Searching for something deeper

I run a lot. Sometimes I run a race, a long race that most people go, “huh? 30 miles? 50 miles? 100 miles?” Sometimes I jog out my front door and run a mile at 5 a.m. just to get some headspace before the busy day of parenting and working. Sometimes I hike, run, slog, hike, jog, etc down a long trail for days with a backpack of essentials. I track my progress on my watch, on my phone, ticking off the miles in a journal.

Last year, I ran 2,300 miles-ish. One year I ran, hiked and walked over 6,000 miles.

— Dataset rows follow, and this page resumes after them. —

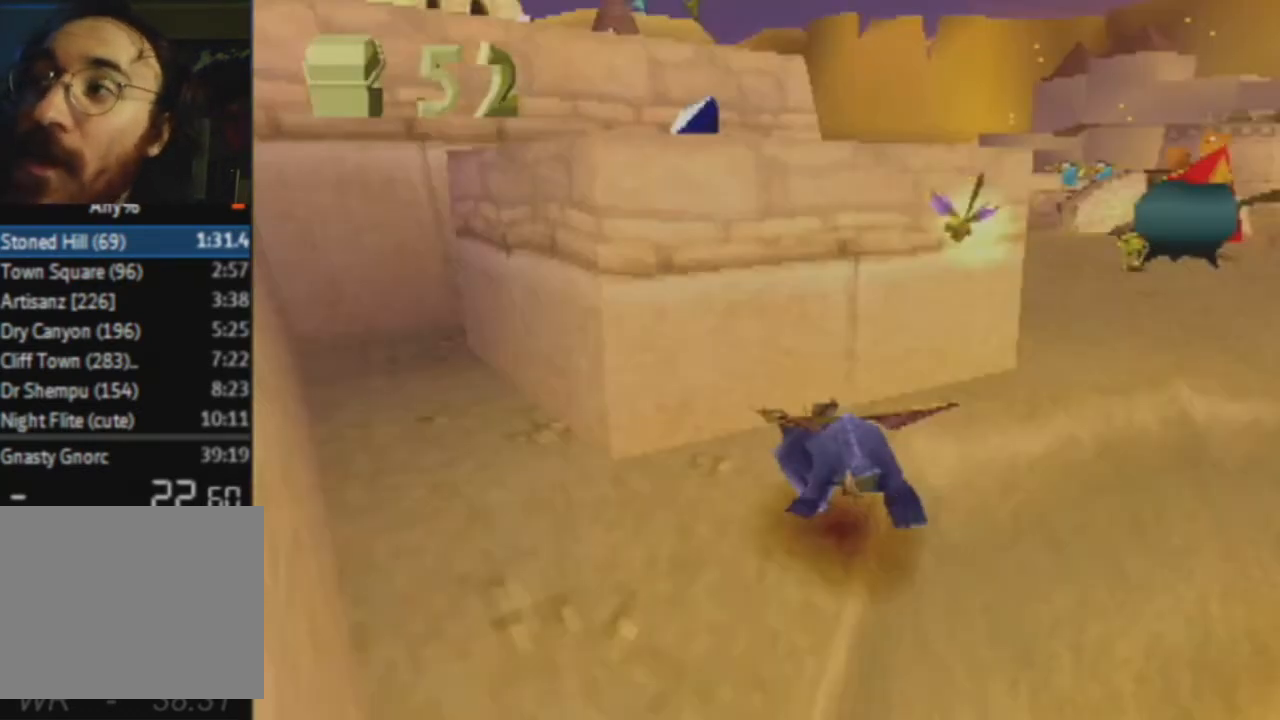
{"buttons": ["CROSS"], "left_stick": "up-left", "right_stick": "center", "events": [[401, "left_stick", "up-left"]]}
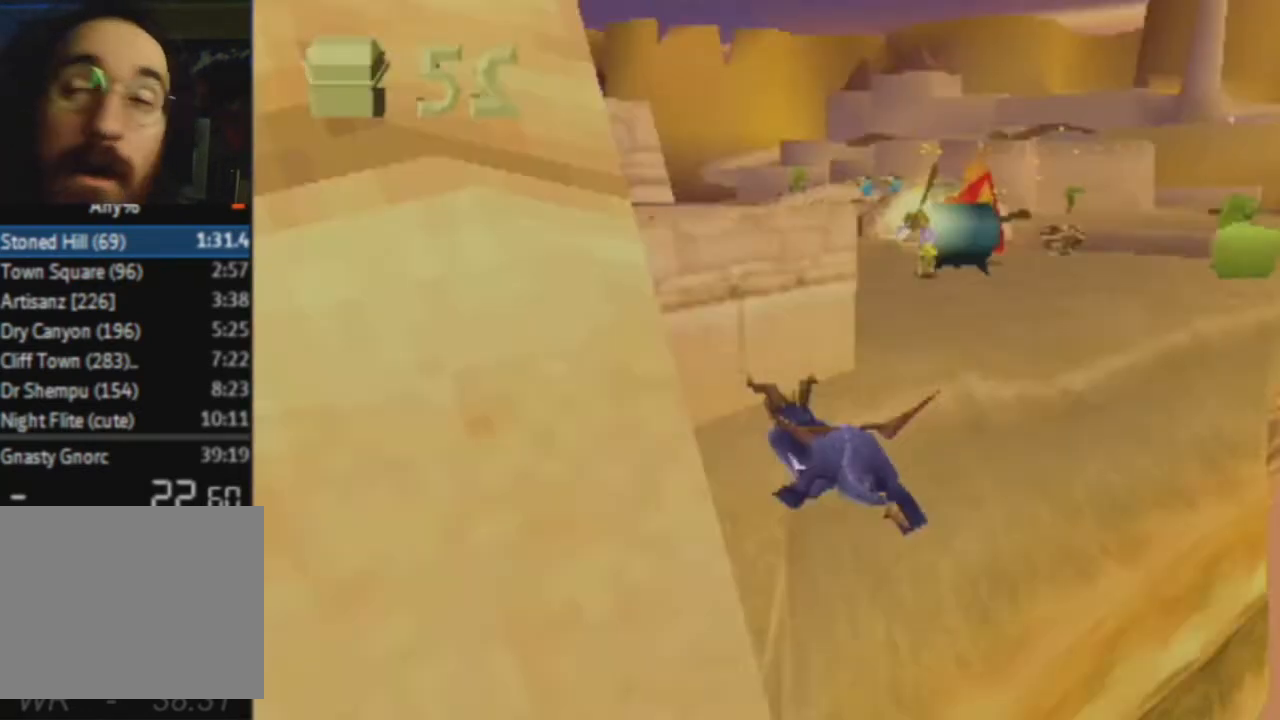
{"buttons": ["SQUARE"], "left_stick": "left", "right_stick": "center"}
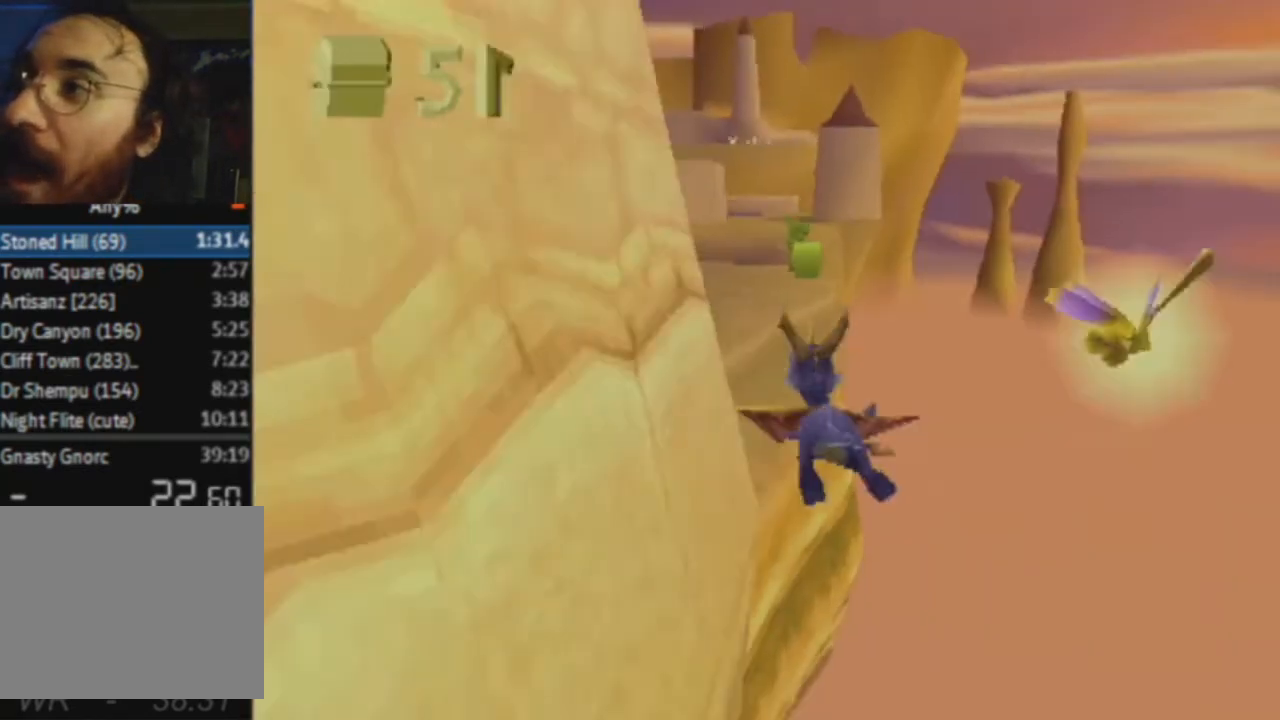
{"buttons": ["SQUARE"], "left_stick": "left", "right_stick": "center", "events": []}
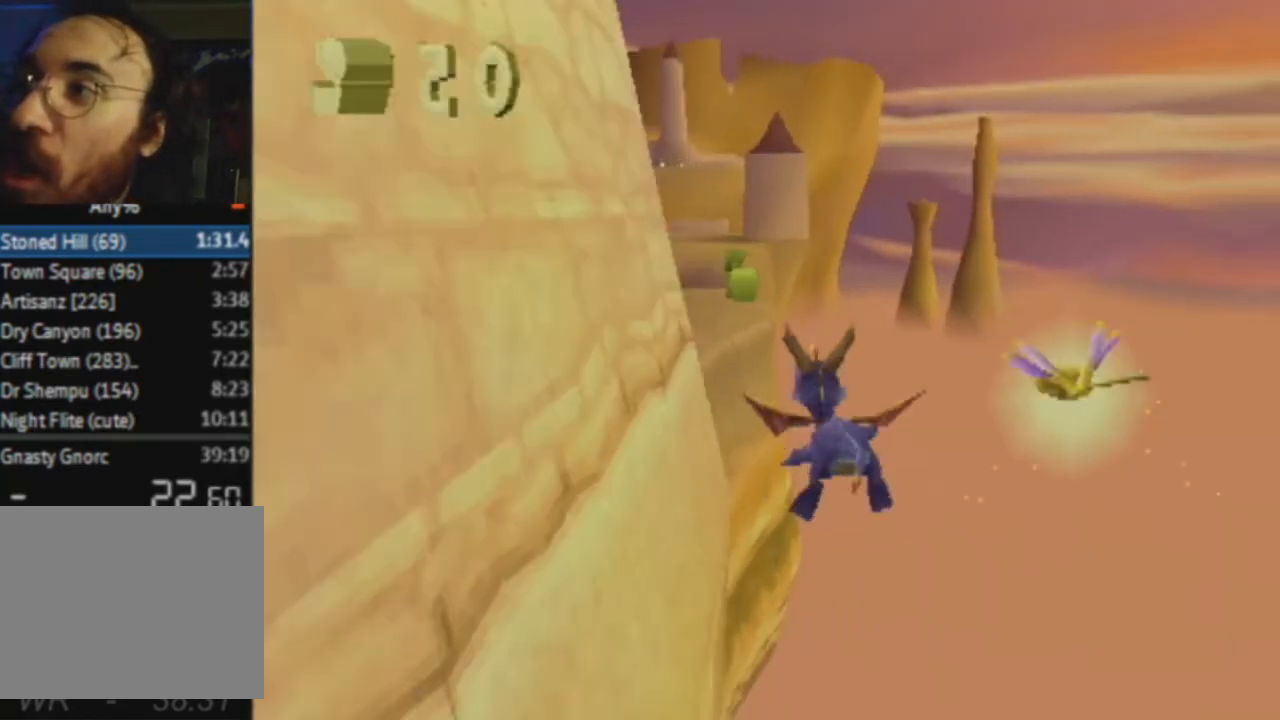
{"buttons": [], "left_stick": "center", "right_stick": "center", "events": [[67, "SQUARE", "up"], [267, "left_stick", "center"]]}
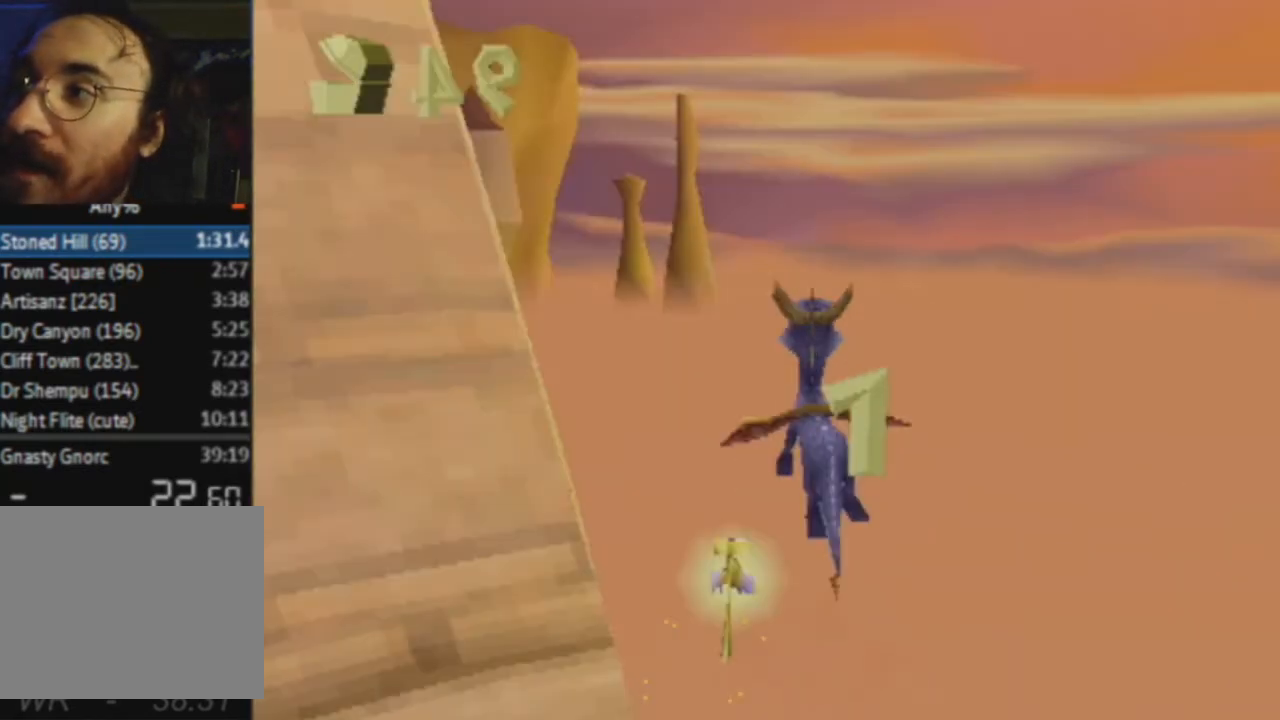
{"buttons": [], "left_stick": "center", "right_stick": "center", "events": [[267, "left_stick", "up-left"], [468, "left_stick", "center"]]}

But what does it mean? What is it for? Sometimes I feel that my running gives me confidence, sometimes it transports me mentally to another plane. And sometimes, it is hollow, empty, grueling steps and numbers on my watch ticking slowly slowly by.

This is the reality of distance sports. We muddle through meaninglessness, suffering sometimes, boredom sometimes, and then we arrive. To the peak, the epiphany, the pure love of life and running. And then we think, aha! I have arrived! I have solved all my (and maybe the world’s?) problems and I am living so presently- in the here and now and life is incredible and how could I have forgotten? THIS, is what I live for.

But then, we are right back in some pain cave. Right back in our spinning thoughts, anxieties, hum drum counting of miles and stats and wrong turns and anxieties.


But this is life. We have to feel all the lows to get to experience the highs. Our hearts are broken, then healed up and in love again. Our minds and spirits grow and learn, then fall into doubts, confusion, maybe hate and constriction. We ebb and flow just like the tide or a river. And running is like this. Ebb and flow. Flow down the switchbacks whopping loudly, “life is beautiful!” Then slog up the muddy ravine muttering to yourself, “I hate everything”

Well, the rivers are rushing lately so I suppose a flow is coming. Summer is nearly here and I am ready to live fully, in the messiness of life and running and fast packing. Bring it on.